_YOUR ASSIGNMENT_:
Please copy each line from the entries that contains the string "labels".

_DATA UNDER STUDY_:
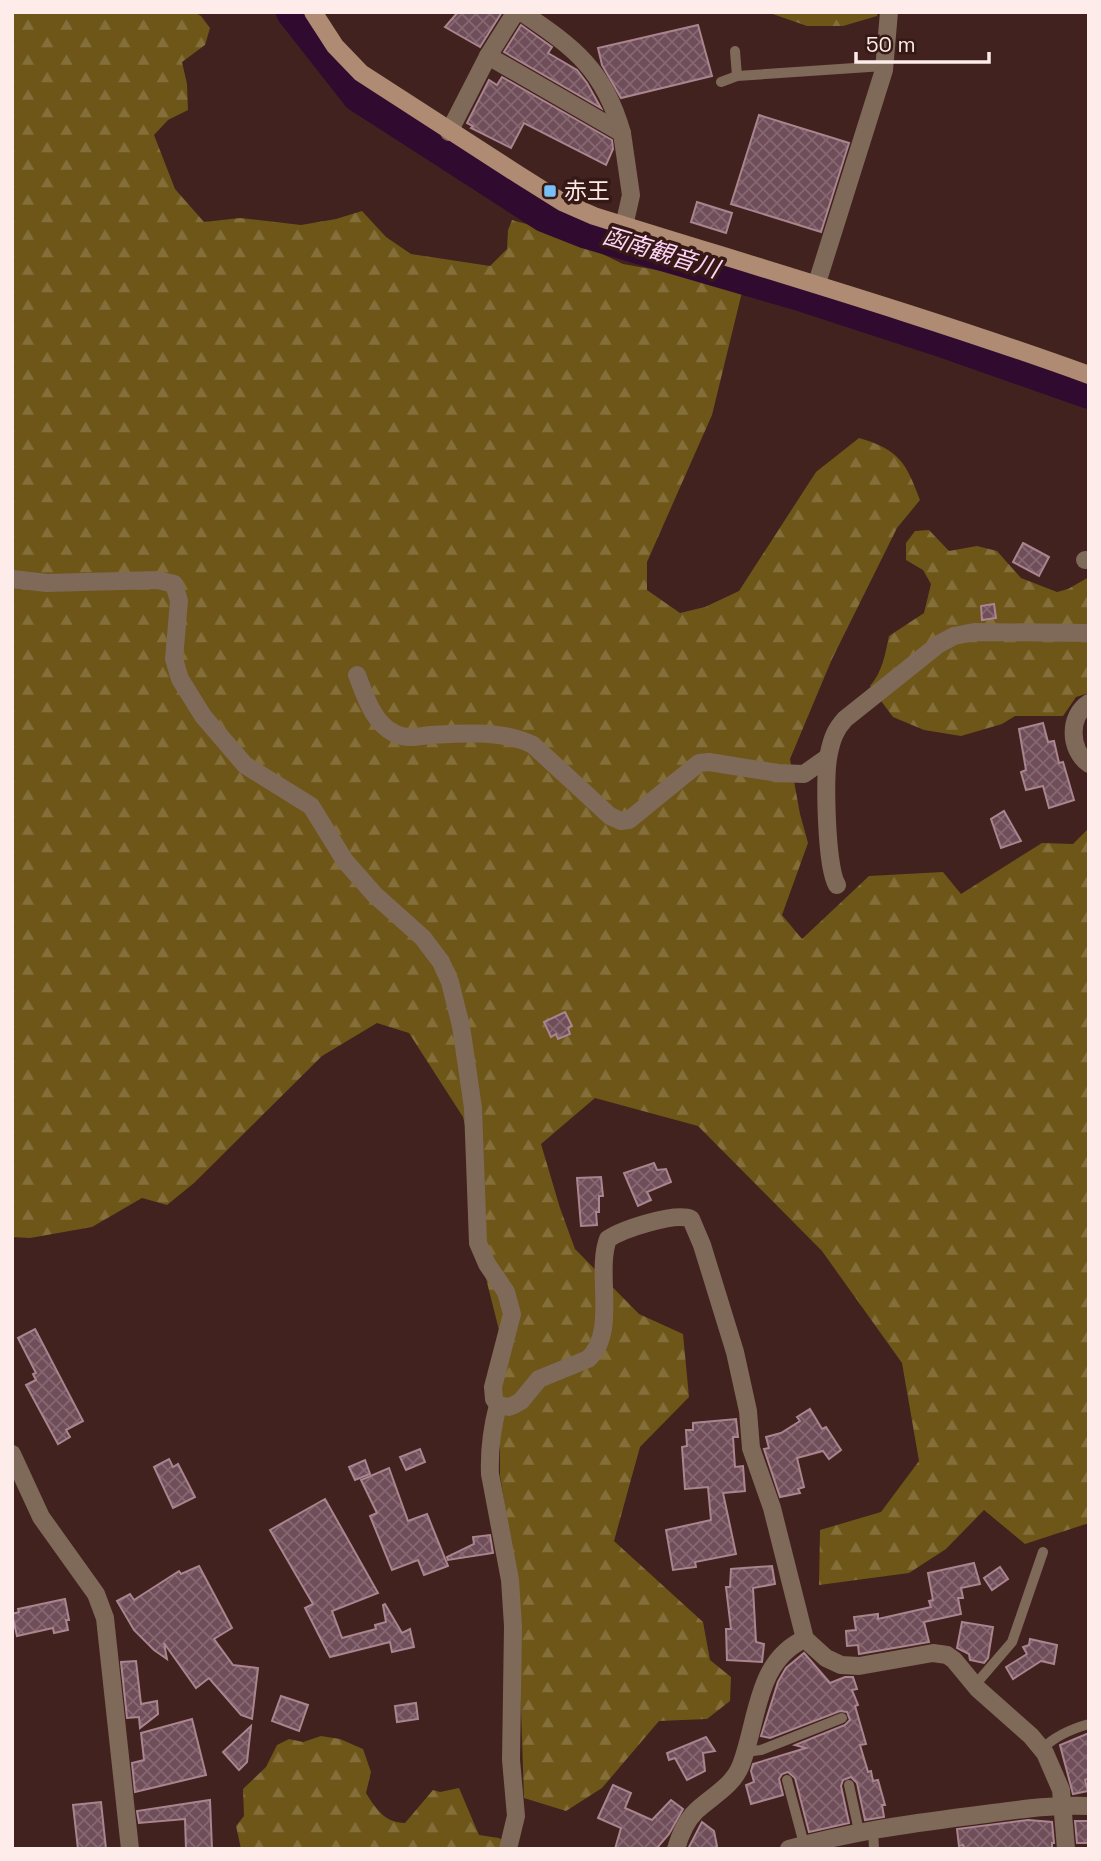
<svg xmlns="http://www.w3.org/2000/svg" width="1101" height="1861" font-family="'Space Grotesk','Noto Sans JP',sans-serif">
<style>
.forest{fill:url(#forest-firs)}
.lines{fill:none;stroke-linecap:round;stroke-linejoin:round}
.river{stroke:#310a2f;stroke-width:32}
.building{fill:url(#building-cross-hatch);stroke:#aa848f;stroke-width:2}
.lane{stroke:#7f6959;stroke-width:10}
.street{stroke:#7f6959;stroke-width:18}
.secondary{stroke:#ae8b72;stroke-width:18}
.poi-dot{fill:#76c0f7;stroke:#361815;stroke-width:2.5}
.labels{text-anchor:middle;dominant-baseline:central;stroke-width:7;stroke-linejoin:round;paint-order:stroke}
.poi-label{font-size:23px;fill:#fdece9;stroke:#361815;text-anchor:start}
.water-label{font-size:24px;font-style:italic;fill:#fed4f9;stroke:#361815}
</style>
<defs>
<pattern id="forest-firs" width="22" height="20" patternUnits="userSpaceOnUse" patternTransform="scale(1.75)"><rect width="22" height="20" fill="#6e5619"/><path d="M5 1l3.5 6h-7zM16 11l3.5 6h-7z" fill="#846e3a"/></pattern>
<pattern id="building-cross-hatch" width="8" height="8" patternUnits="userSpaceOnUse" patternTransform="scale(1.75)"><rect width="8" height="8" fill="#704e59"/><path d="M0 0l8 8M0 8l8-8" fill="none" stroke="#856871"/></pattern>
</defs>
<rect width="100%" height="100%" fill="#41221e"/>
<g class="forest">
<path d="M 12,12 L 194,12 L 201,16 L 210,28 L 205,45 L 182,62 L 187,84 L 188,110 L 168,120 L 154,135 L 175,189 L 204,222 L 240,218 L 301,225 L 336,219 L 362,211 L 386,237 L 411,254 L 490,266 L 507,249 L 508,230 L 512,220 L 559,233 L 623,264 L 696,277 L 742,292 L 712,415 L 647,562 L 647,590 L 680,613 L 705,607 L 739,591 L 816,472 L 859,438 C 900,450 906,463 920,500 L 897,528 L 832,659 L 790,759 L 800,814 L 808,843 L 782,915 L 802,939 L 869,876 L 943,872 L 961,894 L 1042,843 L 1073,844 L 1089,828 L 1089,1523 L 1025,1544 L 984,1510 L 946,1549 L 909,1573 L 819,1585 L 820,1530 L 881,1512 L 919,1461 L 902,1363 L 822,1251 L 698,1126 L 595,1098 L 541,1144 L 560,1208 L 575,1249 L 639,1314 L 683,1334 L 689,1397 L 640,1447 L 614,1541 L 703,1622 L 710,1660 L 731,1677 L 730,1701 L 707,1719 L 659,1721 L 602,1788 L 566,1811 L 524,1798 L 517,1587 L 500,1475 L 500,1334 L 468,1207 L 470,1147 L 463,1117 L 409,1033 L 377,1023 L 322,1056 L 194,1183 L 167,1205 L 142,1198 L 92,1227 L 30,1238 L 12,1237 Z"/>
<path d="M 746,12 L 878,12 L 877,16 L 843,26 L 807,26 L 767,12 Z"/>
<path d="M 929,530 L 949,551 L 977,546 L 997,551 L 1021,578 L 1057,592 L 1068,589 L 1089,577 L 1089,693 L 1076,697 L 1063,716 L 1015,716 L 1002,724 L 961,736 L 924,730 L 893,717 L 870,686 C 883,671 885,654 889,636 L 924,613 L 931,584 L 923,570 L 906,560 L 906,543 L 915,531 Z"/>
<path d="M 321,1736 L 340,1739 L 363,1749 L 371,1772 L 366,1793 C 376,1809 385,1823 405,1823 L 433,1790 L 440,1792 L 459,1788 L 479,1835 L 499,1838 L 505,1842 L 502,1849 L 241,1849 L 236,1826 L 244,1816 L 243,1789 L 266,1767 L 277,1745 L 289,1739 L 303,1742 Z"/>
</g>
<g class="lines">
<path class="river" d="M 292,12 L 358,96 L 544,216 L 587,233 L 803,296 L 938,340 L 1089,393"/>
</g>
<g class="building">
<path d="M 458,12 L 502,12 L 480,47 L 445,27 Z"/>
<path d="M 521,25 L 552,47 L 548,53 L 577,70 L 587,83 L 601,108 L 504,52 Z"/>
<path d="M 698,25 L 712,76 L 621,98 L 602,65 L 598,48 Z"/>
<path d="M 502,77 L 612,140 L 613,149 L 606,165 L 524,123 L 511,148 L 471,128 L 473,126 L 467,123 L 489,80 L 497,85 Z"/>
<path d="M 759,115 L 849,143 L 821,232 L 731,204 Z"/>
<path d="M 697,202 L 732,213 L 726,233 L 691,222 Z"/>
<path d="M 1023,543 L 1049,557 L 1039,576 L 1013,562 Z"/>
<path d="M 994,604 L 996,618 L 982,620 L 981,606 Z"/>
<path d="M 1043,723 L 1048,742 L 1054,741 L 1059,763 L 1063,762 L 1074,800 L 1049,808 L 1043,786 L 1026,790 L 1021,772 L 1026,770 L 1019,729 Z"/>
<path d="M 1004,811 L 1021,841 L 1001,848 L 991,819 Z"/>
<path d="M 565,1012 L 572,1026 L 568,1028 L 570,1034 L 558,1039 L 556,1034 L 551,1037 L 544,1022 Z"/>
<path d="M 654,1163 L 657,1170 L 666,1169 L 671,1182 L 647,1192 L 651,1200 L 638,1206 L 624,1173 Z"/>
<path d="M 601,1177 L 603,1196 L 599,1196 L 599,1212 L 596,1212 L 597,1225 L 581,1226 L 577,1178 Z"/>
<path d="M 35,1329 L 83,1421 L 66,1430 L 70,1437 L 58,1444 L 26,1385 L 36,1380 L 33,1374 L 36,1373 L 18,1338 Z"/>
<path d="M 810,1409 L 822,1429 L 826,1427 L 841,1450 L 829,1459 L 823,1451 L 797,1458 L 804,1487 L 798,1489 L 800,1493 L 780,1497 L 764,1449 L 769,1448 L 766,1437 L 781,1433 L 800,1421 L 797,1417 Z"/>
<path d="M 736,1419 L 738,1437 L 733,1437 L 735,1467 L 743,1466 L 745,1491 L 723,1493 L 736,1554 L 695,1562 L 696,1567 L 673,1570 L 666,1530 L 711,1520 L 708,1487 L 685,1489 L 682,1447 L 687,1446 L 686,1430 L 693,1430 L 693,1423 Z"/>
<path d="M 420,1449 L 425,1462 L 406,1470 L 400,1457 Z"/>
<path d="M 169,1459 L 173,1467 L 178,1464 L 195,1497 L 173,1508 L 154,1467 Z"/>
<path d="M 365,1460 L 370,1474 L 355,1480 L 349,1467 Z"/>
<path d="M 389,1468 L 408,1521 L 427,1514 L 448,1566 L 424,1575 L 418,1560 L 392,1570 L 370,1516 L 377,1513 L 361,1480 Z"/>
<path d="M 325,1499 L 378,1593 L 332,1611 L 342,1638 L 376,1629 L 375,1625 L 386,1622 L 383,1605 L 385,1604 L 402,1633 L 410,1629 L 414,1647 L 392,1652 L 390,1642 L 330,1657 L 305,1608 L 313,1604 L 270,1530 Z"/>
<path d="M 490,1535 L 493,1553 L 448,1560 L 447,1557 L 474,1544 L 473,1537 Z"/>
<path d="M 974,1563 L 980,1584 L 961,1588 L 963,1598 L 958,1598 L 961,1614 L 924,1622 L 929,1642 L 859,1654 L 858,1645 L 847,1646 L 846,1631 L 856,1630 L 854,1617 L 878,1614 L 878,1619 L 931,1607 L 929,1601 L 933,1600 L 928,1573 Z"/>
<path d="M 199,1566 L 232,1628 L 214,1639 L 233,1665 L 258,1668 L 252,1719 L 241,1715 L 209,1678 L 196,1688 L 164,1643 L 167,1659 L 154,1650 L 134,1630 L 117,1601 L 130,1594 L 134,1600 L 179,1571 L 181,1574 Z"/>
<path d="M 772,1566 L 775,1584 L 753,1588 L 756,1642 L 764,1644 L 762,1662 L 727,1660 L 726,1629 L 731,1629 L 726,1587 L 730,1587 L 731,1569 Z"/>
<path d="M 1000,1567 L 1008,1579 L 992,1590 L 984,1578 Z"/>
<path d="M 65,1599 L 69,1620 L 66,1620 L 68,1630 L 54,1633 L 53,1628 L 17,1636 L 12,1614 L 19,1612 L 18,1609 Z"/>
<path d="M 962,1622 L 993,1627 L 988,1658 L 984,1663 L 970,1660 L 969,1654 L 957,1648 Z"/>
<path d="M 1030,1639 L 1057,1645 L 1054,1664 L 1041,1661 L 1013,1679 L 1006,1667 L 1027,1654 L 1023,1647 L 1029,1645 Z"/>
<path d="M 804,1653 L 830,1683 L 845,1677 L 853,1677 L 857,1689 L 852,1690 L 858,1705 L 855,1706 L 866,1744 L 860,1745 L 868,1772 L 871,1771 L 873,1781 L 878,1780 L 885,1805 L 882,1805 L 884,1817 L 865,1820 L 857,1783 L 851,1777 L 843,1780 L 841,1786 L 849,1823 L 809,1832 L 795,1778 L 788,1772 L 782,1774 L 779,1779 L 783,1795 L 751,1804 L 746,1785 L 754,1782 L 751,1771 L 753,1764 L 806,1748 L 795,1745 L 845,1725 L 850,1720 L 847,1712 L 840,1711 L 770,1738 L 761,1736 L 778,1682 L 786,1668 Z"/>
<path d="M 136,1661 L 141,1704 L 157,1701 L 158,1714 L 140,1728 L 139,1717 L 127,1718 L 121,1662 Z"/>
<path d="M 281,1696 L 308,1705 L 299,1731 L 272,1721 Z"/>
<path d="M 416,1703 L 418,1719 L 397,1722 L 395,1706 Z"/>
<path d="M 192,1719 L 206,1775 L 135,1792 L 132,1763 L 144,1760 L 141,1733 Z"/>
<path d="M 251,1726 L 247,1762 L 239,1770 L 223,1752 Z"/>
<path d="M 1089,1733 L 1089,1778 L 1085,1780 L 1088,1791 L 1073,1794 L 1060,1745 Z"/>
<path d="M 706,1737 L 715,1751 L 703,1753 L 705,1771 L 687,1780 L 675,1758 L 669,1760 L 667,1753 Z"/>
<path d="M 613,1785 L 631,1793 L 625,1808 L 652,1820 L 671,1800 L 683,1809 L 669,1834 L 656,1849 L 615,1849 L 621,1828 L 598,1818 Z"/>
<path d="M 210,1800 L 212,1849 L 186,1849 L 185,1819 L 139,1823 L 137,1811 Z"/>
<path d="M 101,1802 L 106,1849 L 78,1849 L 73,1805 Z"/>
<path d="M 1028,1820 L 1052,1822 L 1054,1843 L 1052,1843 L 1052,1849 L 964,1849 L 963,1845 L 959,1846 L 957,1829 Z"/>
<path d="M 1075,1821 L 1089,1821 L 1089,1843 L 1077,1843 Z"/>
<path d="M 702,1822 L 714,1831 L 717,1846 L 715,1849 L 688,1849 Z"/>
</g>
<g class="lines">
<g class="lane">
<path d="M 735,51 L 737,76"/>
<path d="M 721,82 L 737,76 L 884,66"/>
<path d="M 975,1685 L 1012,1642 L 1043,1552"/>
<path d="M 1042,1749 C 1055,1736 1071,1729 1089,1724"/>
<path d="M 745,1752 L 761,1750 L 842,1718"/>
<path d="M 787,1780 L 804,1844"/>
<path d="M 849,1785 L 859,1831"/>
<path d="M 873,1829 L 874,1849"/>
</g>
<g class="street">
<path d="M 488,56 L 622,133 L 631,195 L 624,226"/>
<path d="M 449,132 L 488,56 L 515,13 L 523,13 C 575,48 604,70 622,133"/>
<path d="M 817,283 L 884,70 L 889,12"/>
<path d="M 1085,560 L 1089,560"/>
<path d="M 12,579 L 47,583 L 158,580 L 174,584 L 179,601 L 174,659 L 180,679 L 203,716 L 245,765 L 311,806 L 345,861 L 375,895 L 423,938 L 441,962 L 450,982 L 461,1026 L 473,1108 L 478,1243 L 487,1264 L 506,1292 L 512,1314 L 493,1387 L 494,1399 L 498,1405 C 492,1428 489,1450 490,1474 L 510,1580 L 513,1626 L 511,1760 L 516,1816 L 508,1849"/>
<path d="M 357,675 C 365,695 373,723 394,733 C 406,740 419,736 431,735 C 464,733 504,730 533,745 L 610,816 L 621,821 L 629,820 L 699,763 L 709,762 L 778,773 L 804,774 L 828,757"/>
<path d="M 1089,703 C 1068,716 1069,750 1089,764"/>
<path d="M 837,885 C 826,868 824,775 829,753 C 832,739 835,730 845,719 L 939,644 L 954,636 L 974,632 L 1089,633"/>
<path d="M 498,1405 L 509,1407 L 514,1405 L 521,1401 L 539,1379 L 588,1359 C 618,1332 595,1273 608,1239 C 623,1229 675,1212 691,1219 L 702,1245 L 735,1352 L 748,1411 L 751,1448 L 772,1508 L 805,1639 L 826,1658 L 841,1665 L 859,1666 L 933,1653 L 947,1655 L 954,1660 L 978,1689 L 1031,1736 L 1045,1753 L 1061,1790 L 1066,1849"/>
<path d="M 12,1454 L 41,1517 L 96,1594 L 105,1618 L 130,1849"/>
<path d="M 676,1849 C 680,1835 686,1821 696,1811 C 712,1796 733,1786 741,1765 C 758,1721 756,1660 805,1639"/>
<path d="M 789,1849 C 849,1832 908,1824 970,1816 C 1010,1811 1049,1804 1089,1806"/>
</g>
<path class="secondary" d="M 313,12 L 335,46 L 361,73 L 519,175 L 562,202 L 594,216 C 760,268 926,316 1089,375"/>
</g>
<rect class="poi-dot" x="543" y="184" width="14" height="14" rx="3.5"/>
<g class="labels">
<g class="poi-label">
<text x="564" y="191">赤王</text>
</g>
<g class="water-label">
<text transform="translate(661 252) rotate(17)">函南観音川</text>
</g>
</g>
<rect width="1101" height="1861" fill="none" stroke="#fdece9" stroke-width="28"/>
<path d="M856 52v10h133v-10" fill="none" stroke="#fdece9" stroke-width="3.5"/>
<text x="866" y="52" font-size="21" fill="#fdece9" stroke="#361815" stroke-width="5" paint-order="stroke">50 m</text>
</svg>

_OUTPUT FOR THIS TASK_:
.labels{text-anchor:middle;dominant-baseline:central;stroke-width:7;stroke-linejoin:round;paint-order:stroke}
<g class="labels">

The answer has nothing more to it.